[Records from a dataset]

.....

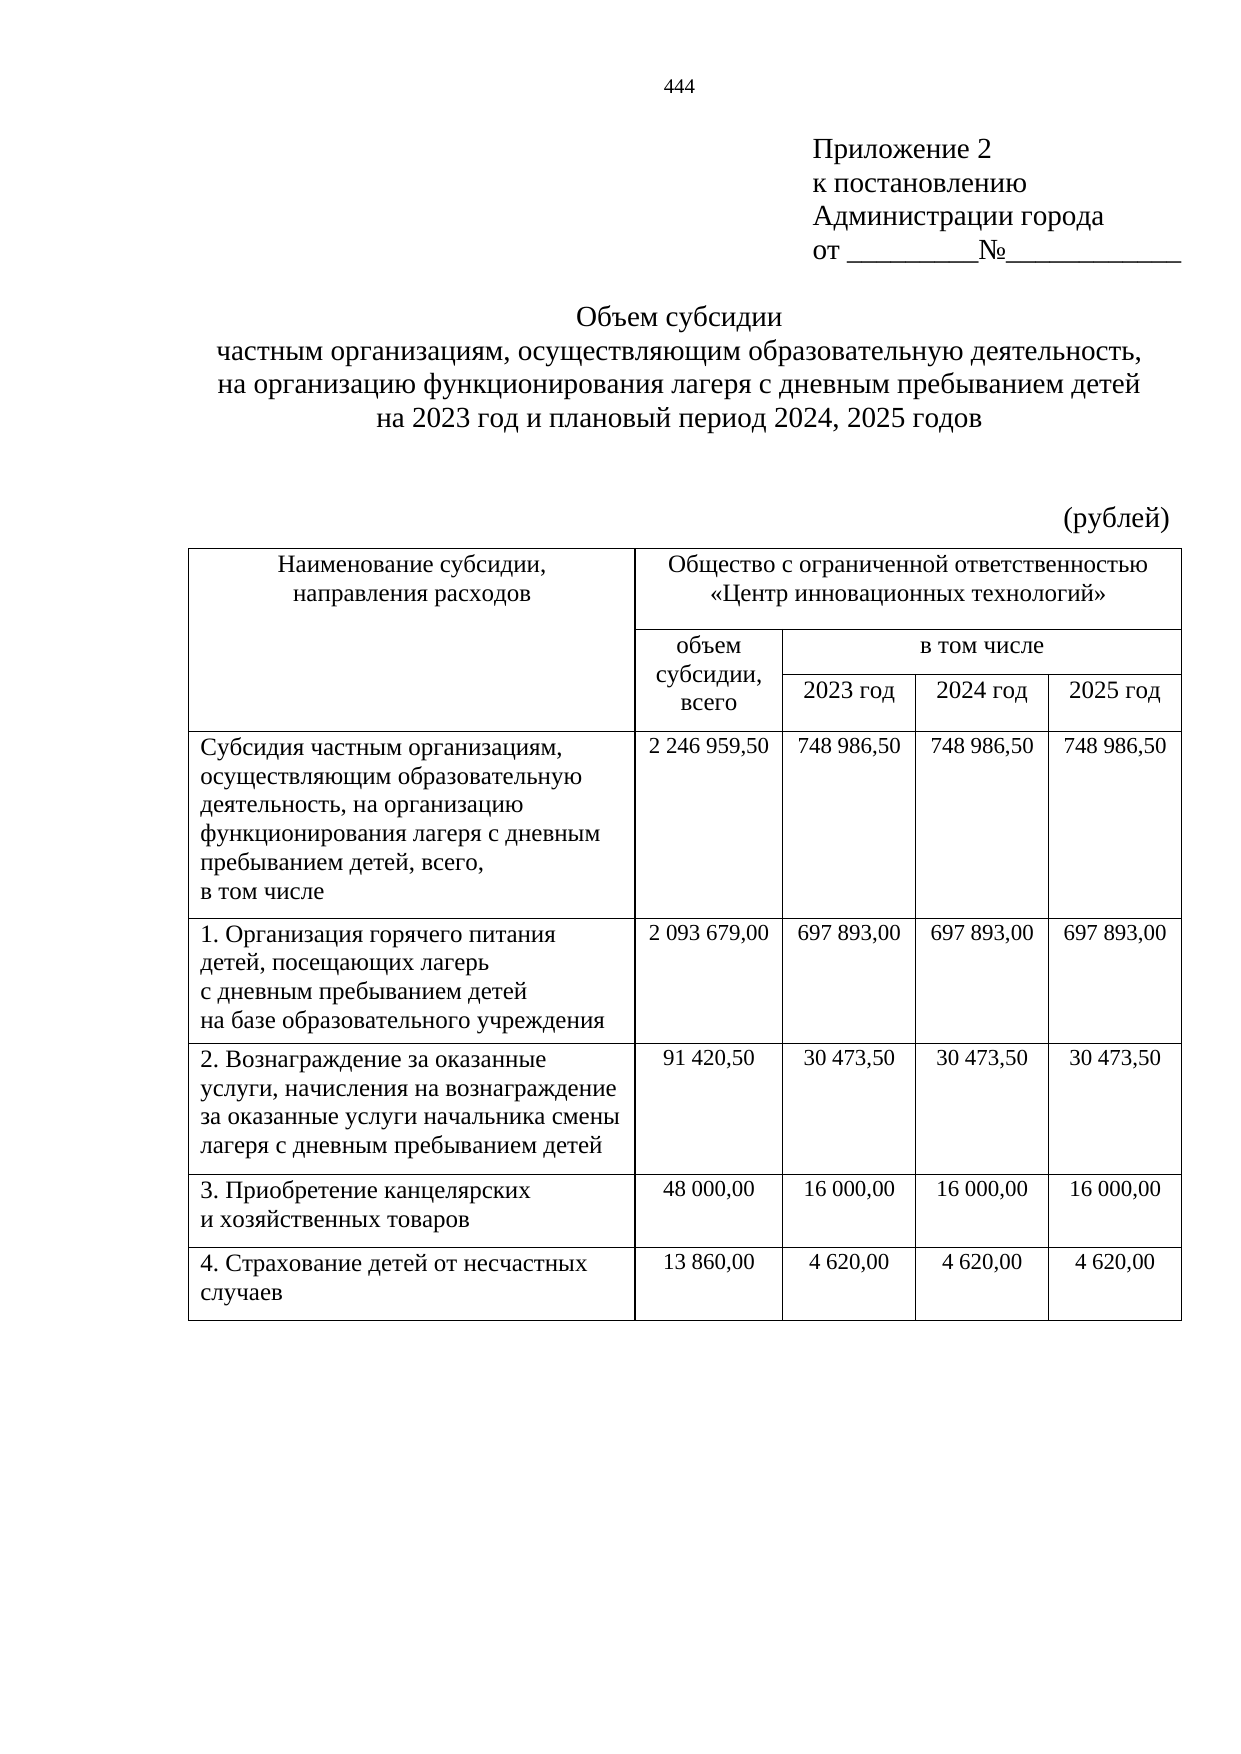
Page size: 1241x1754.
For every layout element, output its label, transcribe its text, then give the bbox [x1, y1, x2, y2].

table_cell 697 893,00 [783, 919, 915, 1043]
table_cell 2 093 679,00 [636, 919, 782, 1043]
table_cell 2 246 959,50 [636, 732, 782, 918]
text Приложение 2 [812, 131, 1181, 165]
table_cell 4. Страхование детей от несчастных случаев [189, 1248, 634, 1319]
table_cell 2. Вознаграждение за оказанные услуги, начисления на вознаграждение за оказанные услуги начальника смены лагеря с дневным пребыванием детей [189, 1044, 634, 1174]
text на организацию функционирования лагеря с дневным пребыванием детей [177, 366, 1181, 400]
table_cell 16 000,00 [783, 1175, 915, 1247]
table_cell 13 860,00 [636, 1248, 782, 1319]
table_cell в том числе [783, 630, 1181, 674]
text Администрации города [812, 198, 1181, 232]
text частным организациям, осуществляющим образовательную деятельность, [177, 333, 1181, 366]
table_cell 30 473,50 [783, 1044, 915, 1174]
table_cell Субсидия частным организациям, осуществляющим образовательную деятельность, на организацию функционирования лагеря с дневным пребыванием детей, всего, в том числе [189, 732, 634, 918]
table_cell 2024 год [916, 675, 1048, 731]
table_cell 16 000,00 [1049, 1175, 1181, 1247]
table_cell 697 893,00 [916, 919, 1048, 1043]
table_header Наименование субсидии, направления расходов [189, 549, 634, 731]
text (рублей) [1063, 500, 1181, 534]
table_cell 1. Организация горячего питания детей, посещающих лагерь с дневным пребыванием детей на базе образовательного учреждения [189, 919, 634, 1043]
table_cell 4 620,00 [916, 1248, 1048, 1319]
text на 2023 год и плановый период 2024, 2025 годов [177, 400, 1181, 433]
table_cell 748 986,50 [1049, 732, 1181, 918]
table_cell 48 000,00 [636, 1175, 782, 1247]
table_cell 2025 год [1049, 675, 1181, 731]
text Объем субсидии [177, 299, 1181, 333]
table_cell 3. Приобретение канцелярских и хозяйственных товаров [189, 1175, 634, 1247]
table_cell объем субсидии, всего [636, 630, 782, 731]
table_cell 748 986,50 [783, 732, 915, 918]
table_cell 30 473,50 [1049, 1044, 1181, 1174]
table_header Общество с ограниченной ответственностью «Центр инновационных технологий» [636, 549, 1181, 629]
text к постановлению [812, 165, 1181, 198]
table_cell 748 986,50 [916, 732, 1048, 918]
table_cell 30 473,50 [916, 1044, 1048, 1174]
table_cell 4 620,00 [1049, 1248, 1181, 1319]
table_cell 697 893,00 [1049, 919, 1181, 1043]
text от _________№____________ [812, 232, 1181, 266]
table_cell 4 620,00 [783, 1248, 915, 1319]
table_cell 16 000,00 [916, 1175, 1048, 1247]
table_cell 2023 год [783, 675, 915, 731]
table_cell 91 420,50 [636, 1044, 782, 1174]
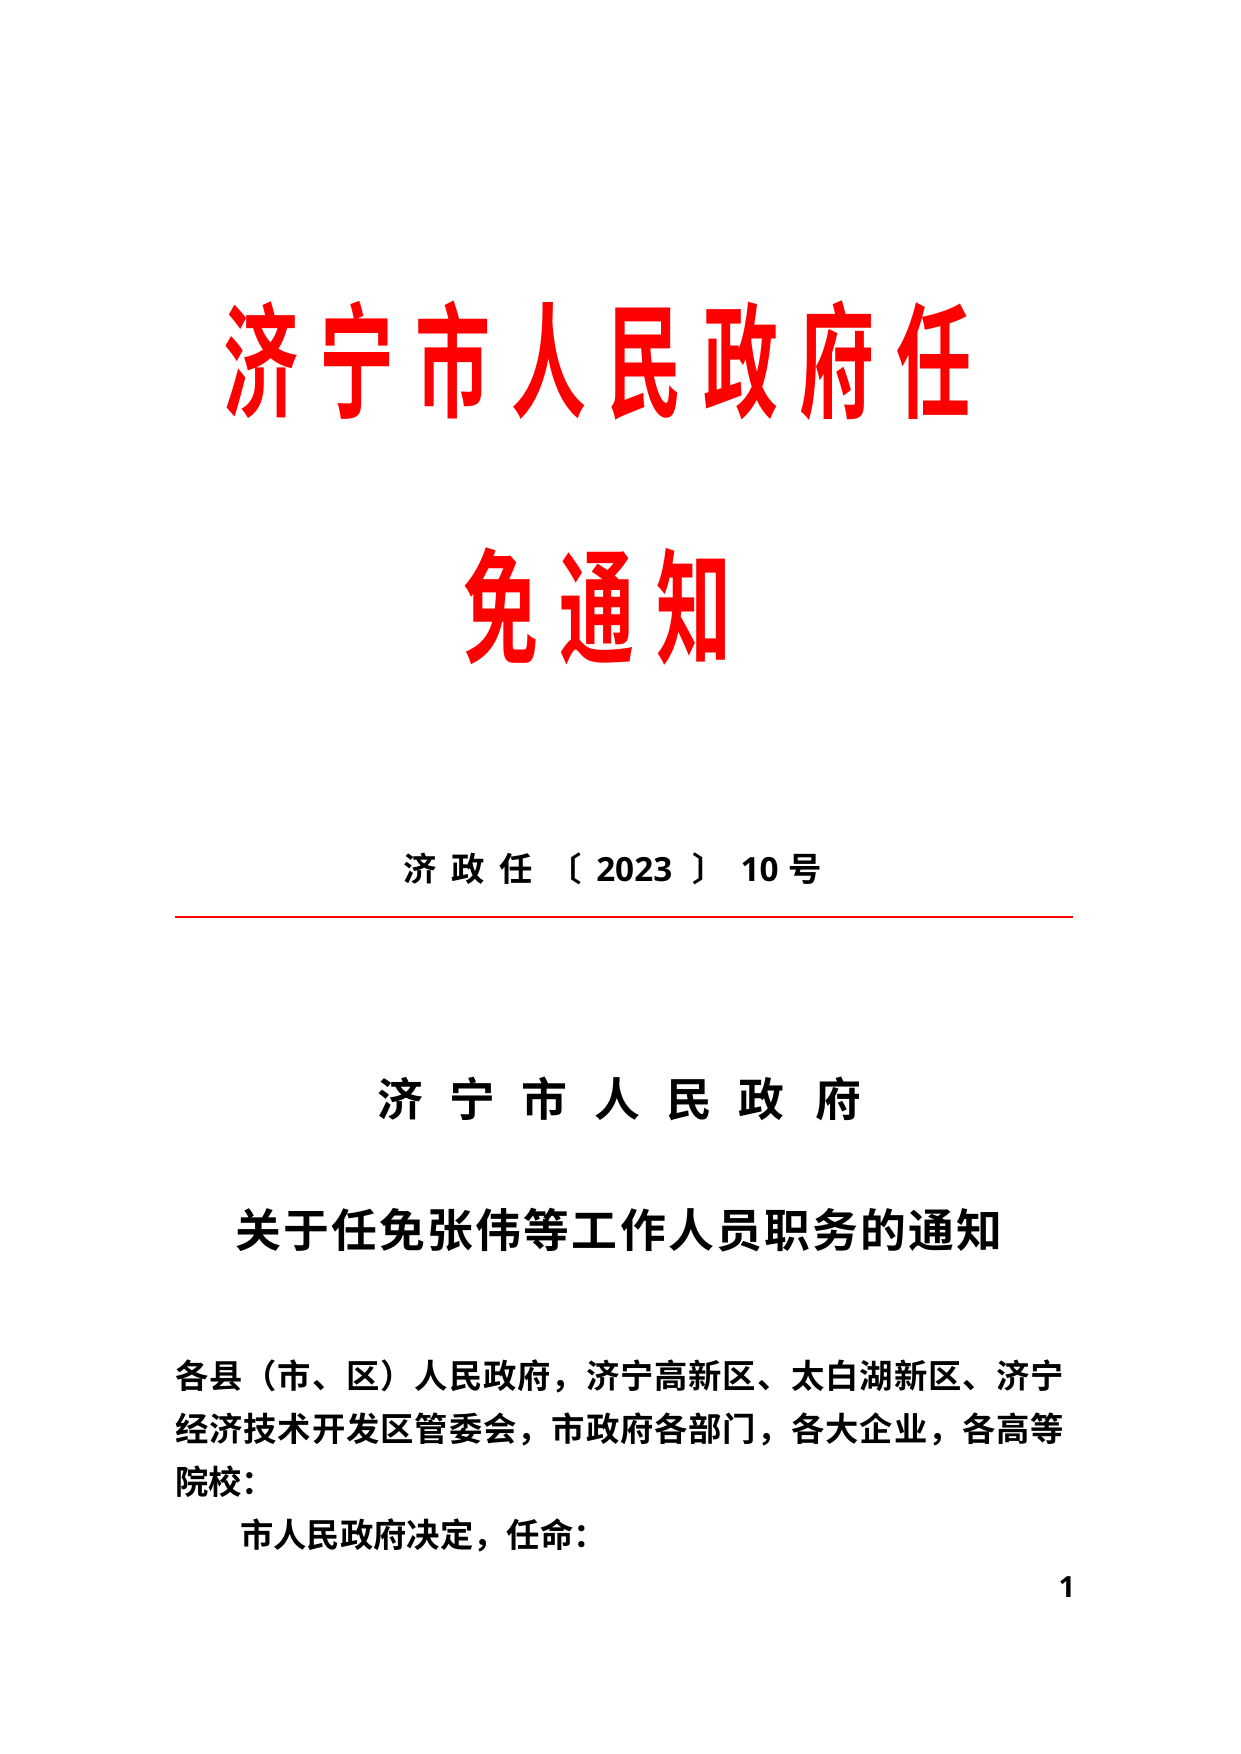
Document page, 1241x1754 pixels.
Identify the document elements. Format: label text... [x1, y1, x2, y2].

text 济政任〔2023〕10号 [175, 834, 1065, 900]
text 市人民政府决定，任命： [175, 1505, 1065, 1558]
table_header 济宁市人民政府任免通知 [164, 256, 1052, 704]
text 关于任免张伟等工作人员职务的通知 [175, 1162, 1065, 1292]
text 济宁市人民政府 [175, 1031, 1065, 1162]
text 各县（市、区）人民政府，济宁高新区、太白湖新区、济宁经济技术开发区管委会，市政府各部门，各大企业，各高等院校： [175, 1346, 1065, 1505]
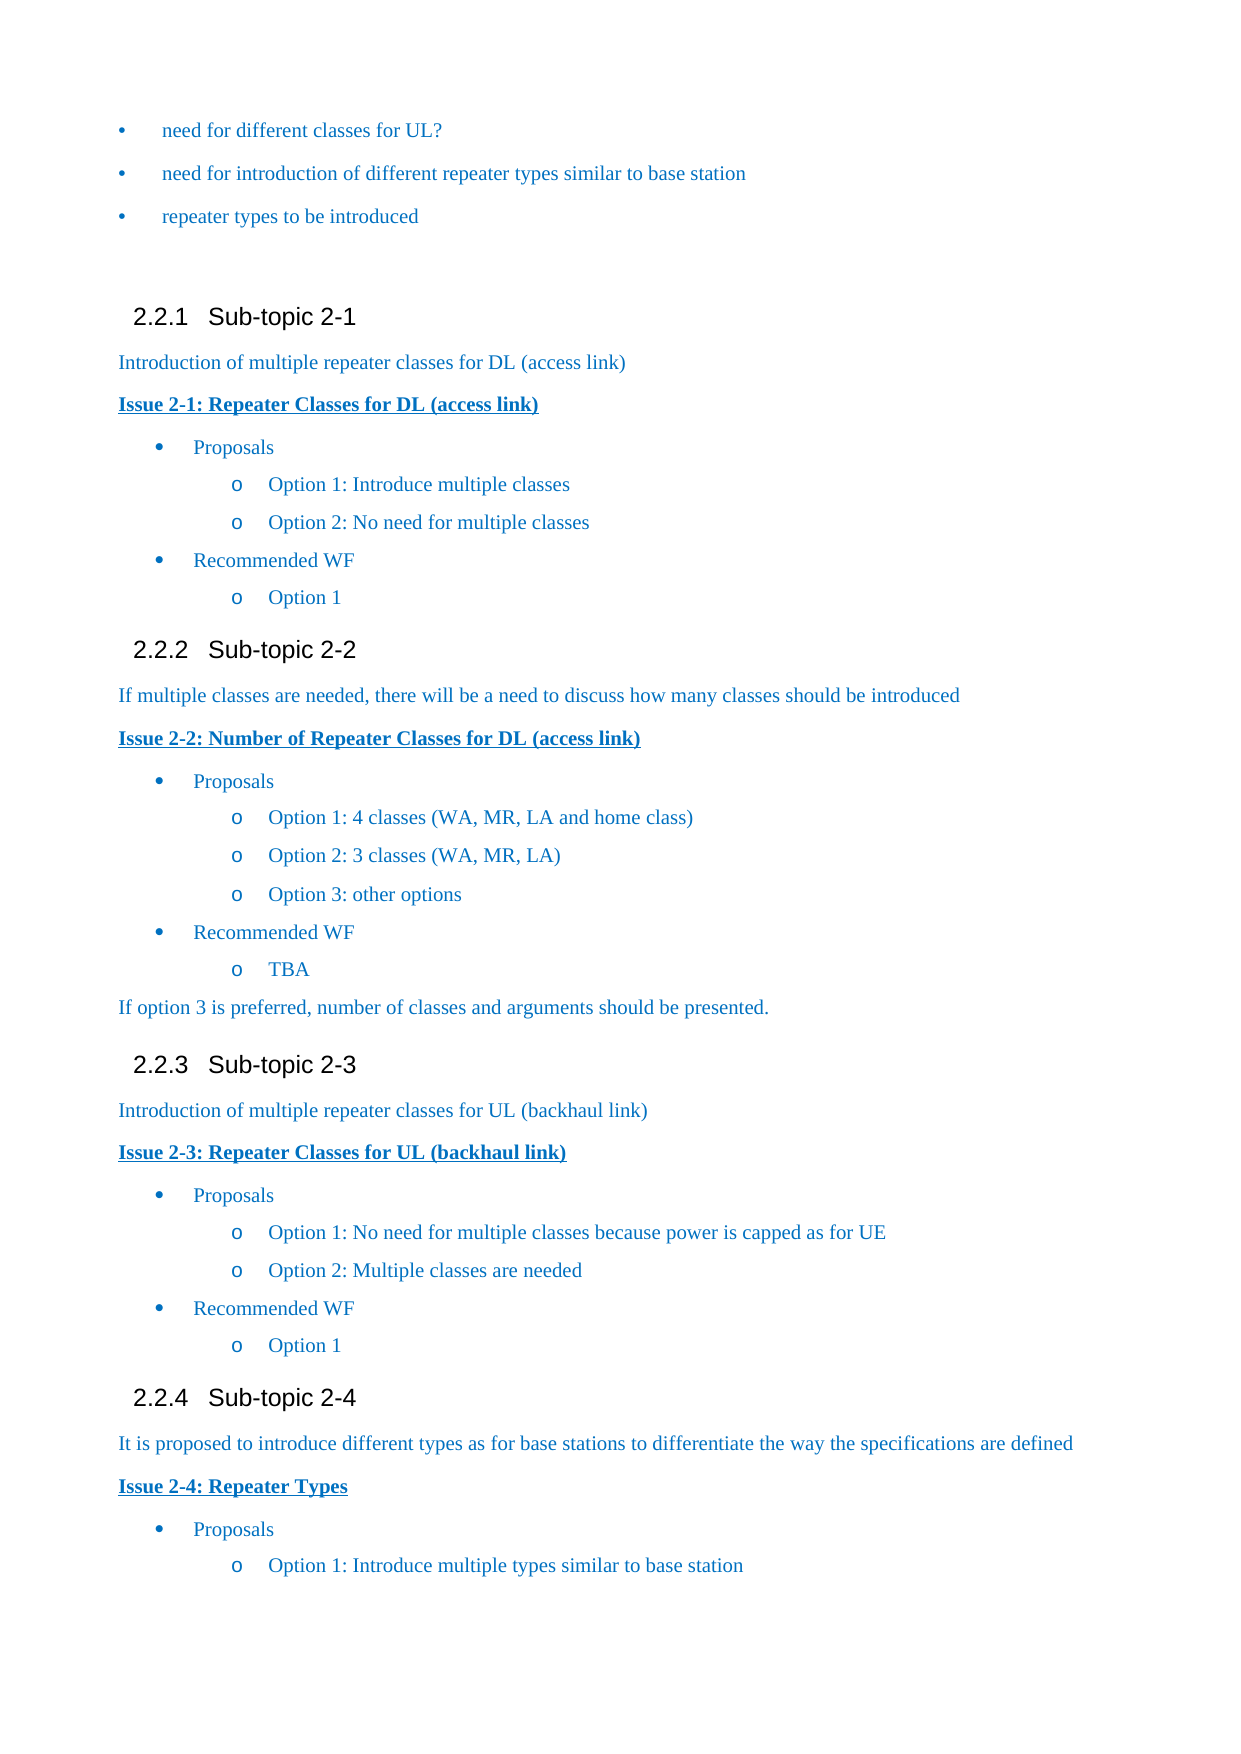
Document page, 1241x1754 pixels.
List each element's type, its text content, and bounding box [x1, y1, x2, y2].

list Recommended WF [156, 920, 1122, 944]
list Option 1 [231, 1333, 1122, 1358]
list Option 2: No need for multiple classes [231, 510, 1122, 536]
list Option 1: No need for multiple classes because power is capped as for UE [231, 1220, 1122, 1245]
text Introduction of multiple repeater classes for DL (access link) [118, 349, 1122, 374]
list Proposals [156, 435, 1122, 459]
list Proposals [156, 1183, 1122, 1207]
text Issue 2-4: Repeater Types [118, 1474, 1122, 1498]
list Option 2: Multiple classes are needed [231, 1258, 1122, 1284]
text It is proposed to introduce different types as for base stations to differentiate the way the specifications are defined [118, 1431, 1122, 1455]
subtitle Sub-topic 2-3 [133, 1050, 1122, 1079]
list TBA [231, 956, 1122, 982]
text Introduction of multiple repeater classes for UL (backhaul link) [118, 1097, 1122, 1122]
text Issue 2-2: Number of Repeater Classes for DL (access link) [118, 726, 1122, 750]
list need for different classes for UL? [118, 118, 1122, 142]
list repeater types to be introduced [118, 204, 1122, 228]
list Option 1: Introduce multiple classes [231, 472, 1122, 497]
text Issue 2-1: Repeater Classes for DL (access link) [118, 392, 1122, 416]
text Issue 2-3: Repeater Classes for UL (backhaul link) [118, 1140, 1122, 1164]
text If multiple classes are needed, there will be a need to discuss how many classes should be introduced [118, 683, 1122, 707]
subtitle Sub-topic 2-2 [133, 636, 1122, 664]
list Option 3: other options [231, 882, 1122, 907]
list Option 2: 3 classes (WA, MR, LA) [231, 843, 1122, 869]
subtitle Sub-topic 2-4 [133, 1383, 1122, 1412]
list Proposals [156, 769, 1122, 793]
list Proposals [156, 1517, 1122, 1541]
subtitle Sub-topic 2-1 [133, 302, 1122, 331]
list Recommended WF [156, 1296, 1122, 1320]
text If option 3 is preferred, number of classes and arguments should be presented. [118, 995, 1122, 1019]
list Option 1 [231, 585, 1122, 611]
list Option 1: Introduce multiple types similar to base station [231, 1553, 1122, 1579]
list Option 1: 4 classes (WA, MR, LA and home class) [231, 805, 1122, 831]
list Recommended WF [156, 548, 1122, 572]
list need for introduction of different repeater types similar to base station [118, 161, 1122, 185]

.....

Your copy must reproduce the entries above in full, without their pictures.

EXERCISE SOLUTION:
Page size: 1241x1754.
For every layout element, output its label, transcribe its text, then give the bbox [x1, y1, x2, y2].

table_cell 697 893,00 [783, 919, 915, 1043]
table_cell 2 093 679,00 [636, 919, 782, 1043]
table_cell 2 246 959,50 [636, 732, 782, 918]
text Приложение 2 [812, 131, 1181, 165]
table_cell 4. Страхование детей от несчастных случаев [189, 1248, 634, 1319]
table_cell 2. Вознаграждение за оказанные услуги, начисления на вознаграждение за оказанные услуги начальника смены лагеря с дневным пребыванием детей [189, 1044, 634, 1174]
text на организацию функционирования лагеря с дневным пребыванием детей [177, 366, 1181, 400]
table_cell 16 000,00 [783, 1175, 915, 1247]
table_cell 13 860,00 [636, 1248, 782, 1319]
table_cell в том числе [783, 630, 1181, 674]
text Администрации города [812, 198, 1181, 232]
text частным организациям, осуществляющим образовательную деятельность, [177, 333, 1181, 366]
table_cell 30 473,50 [783, 1044, 915, 1174]
table_cell Субсидия частным организациям, осуществляющим образовательную деятельность, на организацию функционирования лагеря с дневным пребыванием детей, всего, в том числе [189, 732, 634, 918]
table_cell 2024 год [916, 675, 1048, 731]
table_cell 16 000,00 [1049, 1175, 1181, 1247]
table_cell 697 893,00 [916, 919, 1048, 1043]
table_header Наименование субсидии, направления расходов [189, 549, 634, 731]
text (рублей) [1063, 500, 1181, 534]
table_cell 1. Организация горячего питания детей, посещающих лагерь с дневным пребыванием детей на базе образовательного учреждения [189, 919, 634, 1043]
table_cell 4 620,00 [916, 1248, 1048, 1319]
text на 2023 год и плановый период 2024, 2025 годов [177, 400, 1181, 433]
table_cell 748 986,50 [1049, 732, 1181, 918]
table_cell 48 000,00 [636, 1175, 782, 1247]
table_cell 2025 год [1049, 675, 1181, 731]
text Объем субсидии [177, 299, 1181, 333]
table_cell 3. Приобретение канцелярских и хозяйственных товаров [189, 1175, 634, 1247]
table_cell объем субсидии, всего [636, 630, 782, 731]
table_cell 748 986,50 [783, 732, 915, 918]
table_cell 30 473,50 [1049, 1044, 1181, 1174]
table_header Общество с ограниченной ответственностью «Центр инновационных технологий» [636, 549, 1181, 629]
text к постановлению [812, 165, 1181, 198]
table_cell 748 986,50 [916, 732, 1048, 918]
table_cell 30 473,50 [916, 1044, 1048, 1174]
table_cell 4 620,00 [1049, 1248, 1181, 1319]
table_cell 697 893,00 [1049, 919, 1181, 1043]
text от _________№____________ [812, 232, 1181, 266]
table_cell 4 620,00 [783, 1248, 915, 1319]
table_cell 16 000,00 [916, 1175, 1048, 1247]
table_cell 2023 год [783, 675, 915, 731]
table_cell 91 420,50 [636, 1044, 782, 1174]
Document page, 1241x1754 pixels.
Identify the document elements. Format: label text... [x1, y1, x2, y2].

text 济政任〔2023〕10号 [175, 834, 1065, 900]
text 市人民政府决定，任命： [175, 1505, 1065, 1558]
table_header 济宁市人民政府任免通知 [164, 256, 1052, 704]
text 关于任免张伟等工作人员职务的通知 [175, 1162, 1065, 1292]
text 济宁市人民政府 [175, 1031, 1065, 1162]
text 各县（市、区）人民政府，济宁高新区、太白湖新区、济宁经济技术开发区管委会，市政府各部门，各大企业，各高等院校： [175, 1346, 1065, 1505]
Document page, 1241x1754 pixels.
List each element's type, its text content, and bounding box [x1, y1, x2, y2].

list Recommended WF [156, 920, 1122, 944]
list Option 1 [231, 1333, 1122, 1358]
list Option 2: No need for multiple classes [231, 510, 1122, 536]
list Option 1: No need for multiple classes because power is capped as for UE [231, 1220, 1122, 1245]
text Introduction of multiple repeater classes for DL (access link) [118, 349, 1122, 374]
list Proposals [156, 435, 1122, 459]
list Proposals [156, 1183, 1122, 1207]
text Issue 2-4: Repeater Types [118, 1474, 1122, 1498]
list Option 2: Multiple classes are needed [231, 1258, 1122, 1284]
text It is proposed to introduce different types as for base stations to differentiate the way the specifications are defined [118, 1431, 1122, 1455]
subtitle Sub-topic 2-3 [133, 1050, 1122, 1079]
list TBA [231, 956, 1122, 982]
text Introduction of multiple repeater classes for UL (backhaul link) [118, 1097, 1122, 1122]
text Issue 2-2: Number of Repeater Classes for DL (access link) [118, 726, 1122, 750]
list need for different classes for UL? [118, 118, 1122, 142]
list repeater types to be introduced [118, 204, 1122, 228]
list Option 1: Introduce multiple classes [231, 472, 1122, 497]
text Issue 2-1: Repeater Classes for DL (access link) [118, 392, 1122, 416]
text Issue 2-3: Repeater Classes for UL (backhaul link) [118, 1140, 1122, 1164]
text If multiple classes are needed, there will be a need to discuss how many classes should be introduced [118, 683, 1122, 707]
subtitle Sub-topic 2-2 [133, 636, 1122, 664]
list Option 3: other options [231, 882, 1122, 907]
list Option 2: 3 classes (WA, MR, LA) [231, 843, 1122, 869]
subtitle Sub-topic 2-4 [133, 1383, 1122, 1412]
list Proposals [156, 769, 1122, 793]
list Proposals [156, 1517, 1122, 1541]
subtitle Sub-topic 2-1 [133, 302, 1122, 331]
list Recommended WF [156, 1296, 1122, 1320]
text If option 3 is preferred, number of classes and arguments should be presented. [118, 995, 1122, 1019]
list Option 1 [231, 585, 1122, 611]
list Option 1: Introduce multiple types similar to base station [231, 1553, 1122, 1579]
list Option 1: 4 classes (WA, MR, LA and home class) [231, 805, 1122, 831]
list Recommended WF [156, 548, 1122, 572]
list need for introduction of different repeater types similar to base station [118, 161, 1122, 185]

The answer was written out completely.